WORK INSTRUCTION: Which lines run from the one containing "[52,123,85,134] Thre ->" through the end of the data? Write them out exactly, with the pictures left out.

══ DATASET EXCERPTS ══

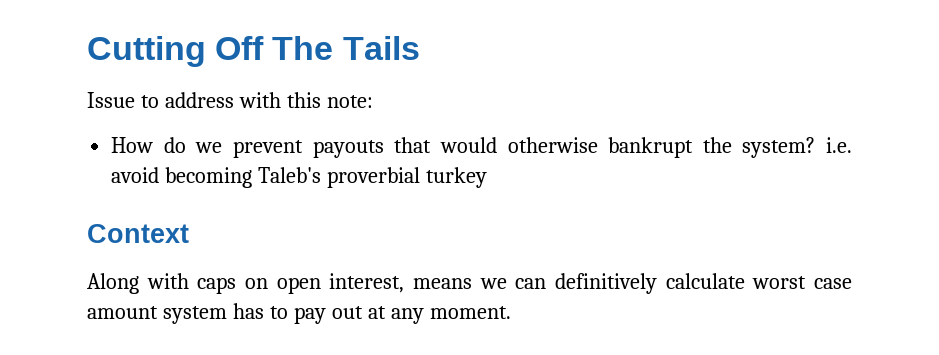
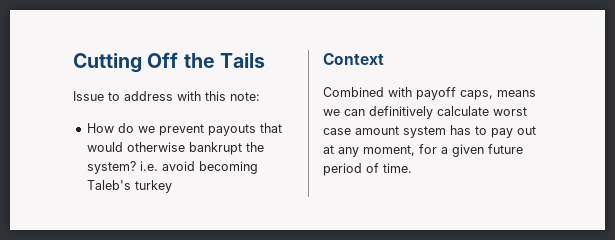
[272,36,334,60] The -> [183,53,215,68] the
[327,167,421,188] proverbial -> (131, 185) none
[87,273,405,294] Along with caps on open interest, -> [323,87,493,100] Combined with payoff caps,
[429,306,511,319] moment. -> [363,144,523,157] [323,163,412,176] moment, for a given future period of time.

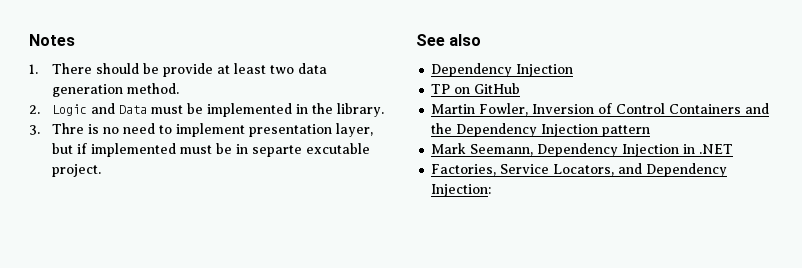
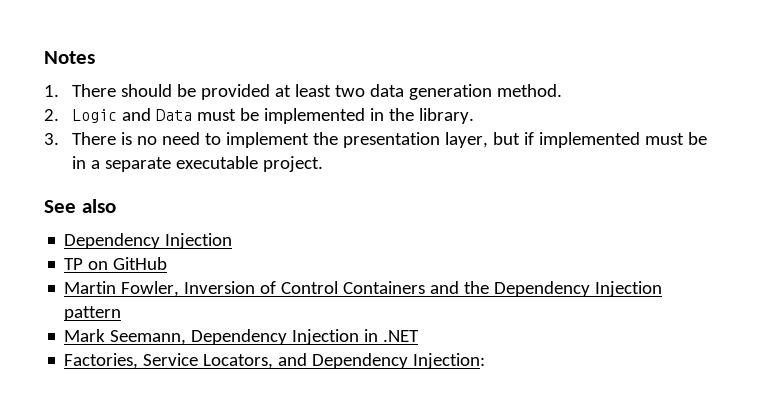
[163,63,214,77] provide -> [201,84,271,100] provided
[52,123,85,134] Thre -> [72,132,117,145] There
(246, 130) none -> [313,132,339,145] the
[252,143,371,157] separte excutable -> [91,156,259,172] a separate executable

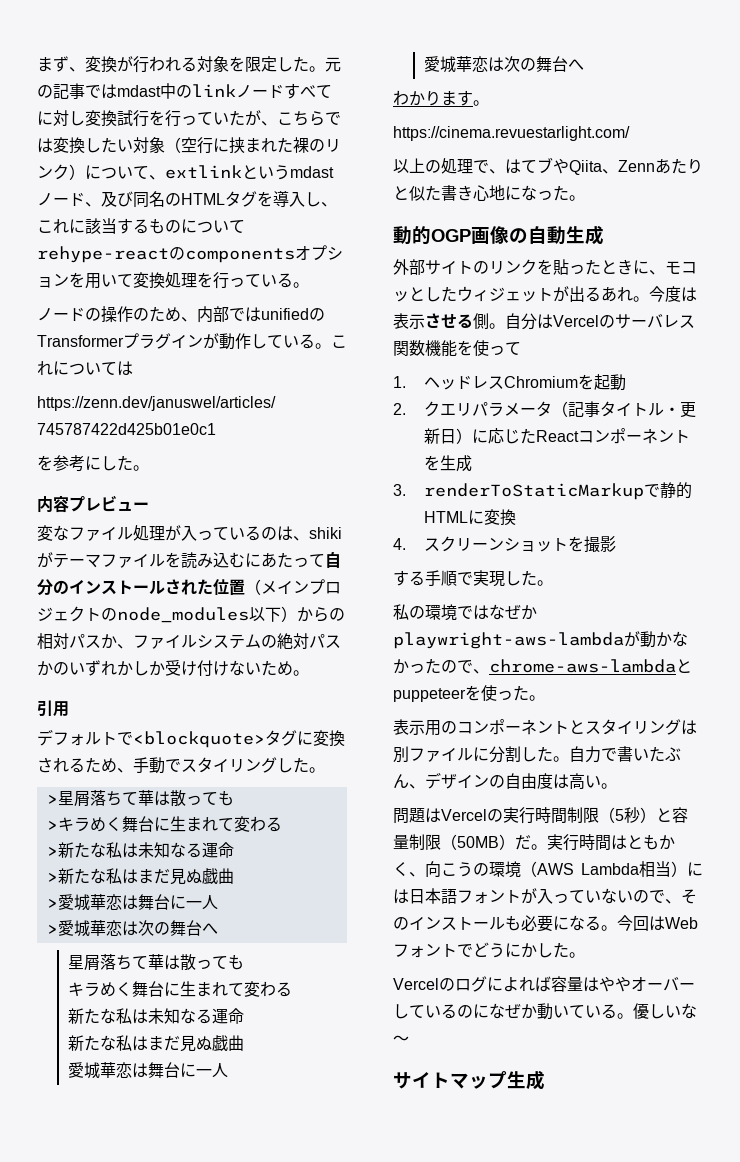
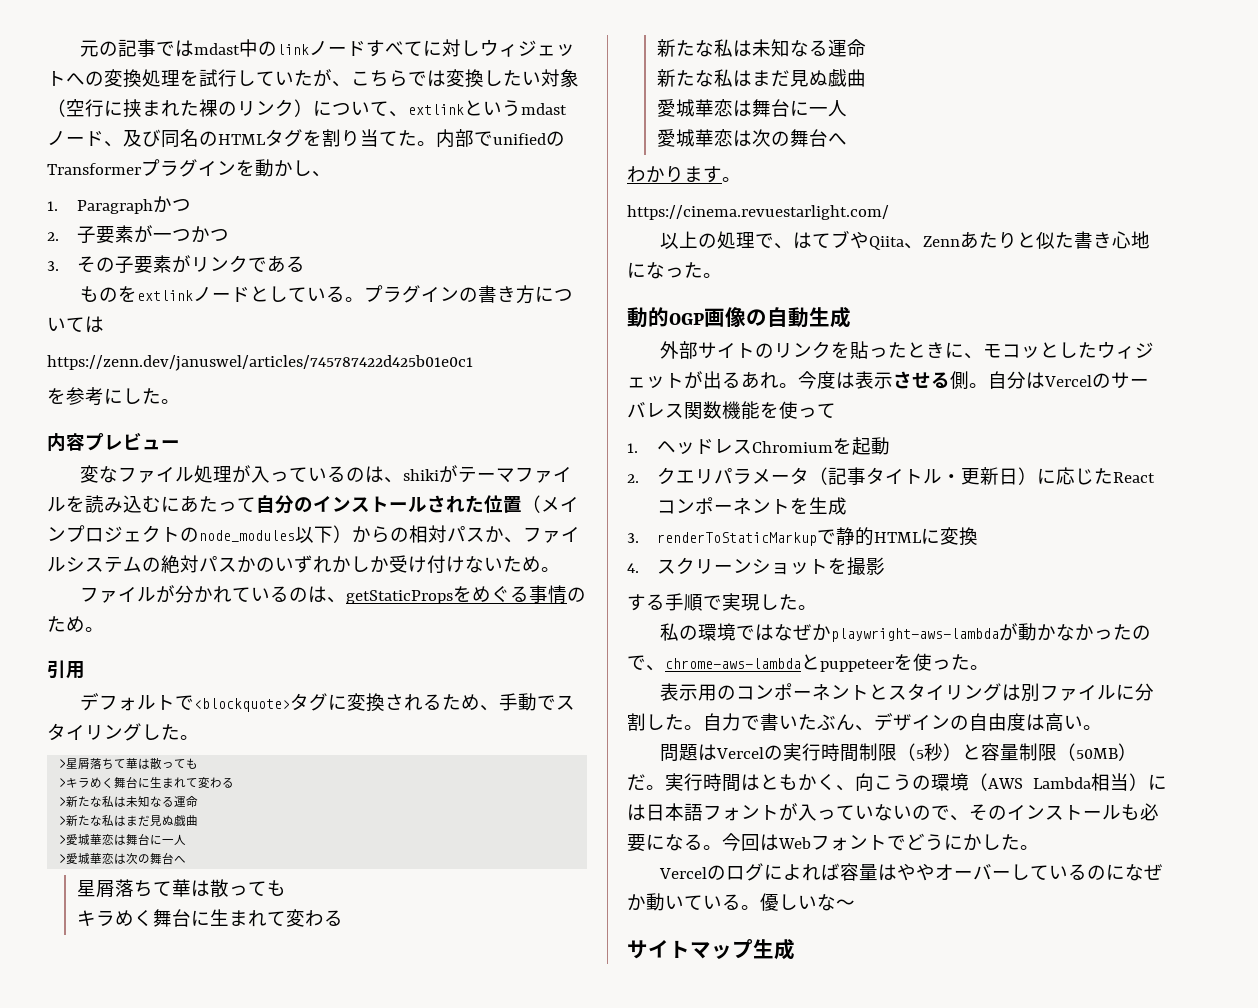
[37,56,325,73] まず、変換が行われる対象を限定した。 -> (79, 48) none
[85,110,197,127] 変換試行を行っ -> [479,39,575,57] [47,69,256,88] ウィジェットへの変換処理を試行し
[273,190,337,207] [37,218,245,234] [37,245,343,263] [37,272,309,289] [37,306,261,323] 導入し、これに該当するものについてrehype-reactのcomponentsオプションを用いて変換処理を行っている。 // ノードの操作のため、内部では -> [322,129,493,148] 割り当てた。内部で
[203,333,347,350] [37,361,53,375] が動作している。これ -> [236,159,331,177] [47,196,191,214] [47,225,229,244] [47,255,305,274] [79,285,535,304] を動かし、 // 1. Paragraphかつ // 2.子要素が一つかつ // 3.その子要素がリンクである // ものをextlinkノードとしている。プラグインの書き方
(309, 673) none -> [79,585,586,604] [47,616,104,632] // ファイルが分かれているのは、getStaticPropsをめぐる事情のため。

═══

EXERCISE ANSWER:
[52,123,85,134] Thre -> [72,132,117,145] There
(246, 130) none -> [313,132,339,145] the
[252,143,371,157] separte excutable -> [91,156,259,172] a separate executable

[37,56,325,73] まず、変換が行われる対象を限定した。 -> (79, 48) none
[85,110,197,127] 変換試行を行っ -> [479,39,575,57] [47,69,256,88] ウィジェットへの変換処理を試行し
[273,190,337,207] [37,218,245,234] [37,245,343,263] [37,272,309,289] [37,306,261,323] 導入し、これに該当するものについてrehype-reactのcomponentsオプションを用いて変換処理を行っている。 // ノードの操作のため、内部では -> [322,129,493,148] 割り当てた。内部で
[203,333,347,350] [37,361,53,375] が動作している。これ -> [236,159,331,177] [47,196,191,214] [47,225,229,244] [47,255,305,274] [79,285,535,304] を動かし、 // 1. Paragraphかつ // 2.子要素が一つかつ // 3.その子要素がリンクである // ものをextlinkノードとしている。プラグインの書き方
(309, 673) none -> [79,585,586,604] [47,616,104,632] // ファイルが分かれているのは、getStaticPropsをめぐる事情のため。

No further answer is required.